Character Set Expressions

Character set expression are a tool to combine, filter and or select character ranges conveniently. The result of a character set expression is a set of characters. Such a set of characters can then be used to express that any of them can occur at a given position of the input stream. The character set expression [:alpha:], for example matches all characters that are letters, i.e. anything from a to z and A to Z. It belongs to the POSIX bracket expressions which are explained below. Further, this section explains how sets can be generated from other sets via the operations union, intersection, difference, and inverse.

POSIX bracket expressions are basically shortcuts for some more regular expressions that would formally look a bit more clumsy. Quex provides those expressions bracketed in [: and :] brackets.

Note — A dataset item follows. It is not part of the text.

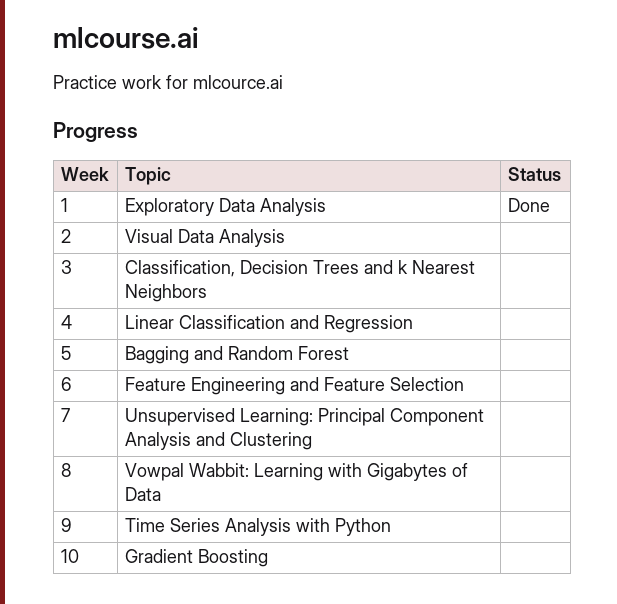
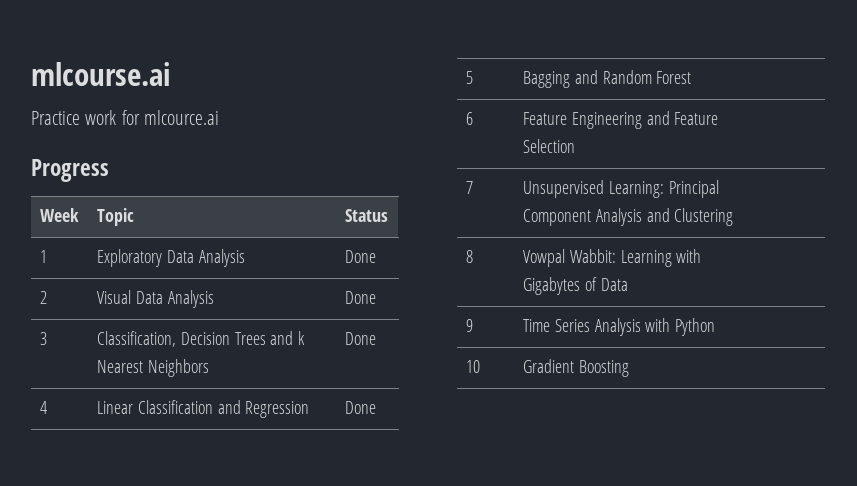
(285, 238) none -> [345,291,377,304] Done
(207, 293) none -> [345,332,377,345] Done
(413, 324) none -> [345,401,377,414] Done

They are specified in the table below.

Expression Meaning Related Regular Expression
[:alnum:] Alphanumeric characters [A-Za-z0-9]
[:alpha:] Alphabetic characters [A-Za-z]
[:blank:] Space and tab [ \t]
[:cntrl:] Control characters [\x00-\x1F\x7F]
[:digit:] Digits [0-9]
[:graph:] Visible characters [\x21-\x7E]
[:lower:] Lowercase letters [a-z]
[:print:] Visible characters and spaces [\x20-\x7E]
[:punct:] Punctuation characters [!"#$%&'()*+,-./:;?@[\\\]_`{|}~]
[:space:] White space characters [ \t\r\n\v\f]
[:upper:] Uppercase letters [A-Z]
[:xdigit:] Hexadecimal digits [A-Fa-f0-9]

Caution has to be taken if these expressions are used for non-english languages. They are solely concerned with the ASCII character set. For more sophisticated property processing it is advisable to use Unicode property expressions as explained in section <<formal/ucs-properties>>. In particular, it is advisable to use \P{ID_Start}, \P{ID_Continue}, \P{Hex_Digit}, \P{White_Space}, and \G{Nd}.

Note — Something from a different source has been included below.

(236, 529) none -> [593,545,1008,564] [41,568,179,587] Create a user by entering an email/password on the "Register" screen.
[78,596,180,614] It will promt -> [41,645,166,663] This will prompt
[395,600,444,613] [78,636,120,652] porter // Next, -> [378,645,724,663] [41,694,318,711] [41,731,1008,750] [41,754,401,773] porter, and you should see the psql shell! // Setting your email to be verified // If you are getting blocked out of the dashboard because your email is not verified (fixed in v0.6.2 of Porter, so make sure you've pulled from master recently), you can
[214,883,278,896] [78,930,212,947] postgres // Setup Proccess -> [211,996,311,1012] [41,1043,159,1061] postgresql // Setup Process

If it is intended to use codings different from ASCII, e.g. UTF-8 or other Unicode character encodings, then the ‘–iconv’ flag or ‘–icu’ flag must be specified to enable the appropriate converter. See section Character Encodings.

In the same way as patterns character sets can be defined in a define section and replaced inside the [: ... :] brackets–provided that they are character sets and not complete state machines.

The use of Unicode character set potentially implies the handling of many different properties and character sets. For convenience, quex provides operations on character sets to combine and filter different character sets and create new adapted ones. The basic operations that quex allows are displayed in the following table:

Syntax Example
union(A0, A1, ...) union([a-z], [A-Z]) = [a-zA-Z]
intersection(A0, A1, ...) intersection([0-9], [4-5]) = [4-5]
difference(A, B0, B1, ...) difference([0-9], [4-5]) = [0-36-9]
inverse(A0, A1, ...) inverse([\x40-\5A]) = [\x00-\x3F\x5B-\U12FFFF]

A union expression allows to create the union of all sets mentioned inside the brackets. The intersection expression results in the intersection of all sets mentioned. The difference between one set and another can be computed via the difference function. Note, that difference(A, B) is not equal to difference(B, A). This function takes more than one set to be subtracted. In fact, it subtracts the union of all sets mentioned after the first one. This is for the sake of convenience, so that one has to build the union first and then subtract it. The inverse function builds the complementary set. That is, the result is the set of characters which are not in the given set but in the set of the currently considered codec. This function also takes more than one set, so one does not have to build the union first.

Note, that the difference and intersection operation can be used conveniently to filter different sets. For example

[: difference(\P{Script=Greek}, \G{Nd}, \G{Lowercase_Letter} :]

results in the set of Greek characters except the digits and except the lowercase letters. To allow only the numbers from the Arabic code block intersection can be used as follows:

[: intersection(\P{Block=Arabic}, \G{Nd}) :]

The subsequent section elaborates on the concept of Unicode properties. At this point, it is worth mentioning that quex provides a sophisticated query feature. This allows to determine the result of such set operations and view the result sets. For example, to see the results of the former set operation quex can be called the following way:

quex --set-by-expression 'difference(\P{Script=Greek}, \G{Nd}, \G{Lowercase_Letter})'

In order to take full advantage of those set arithmetics the use should familiarize himself with Unicode properties and quex’s query mode.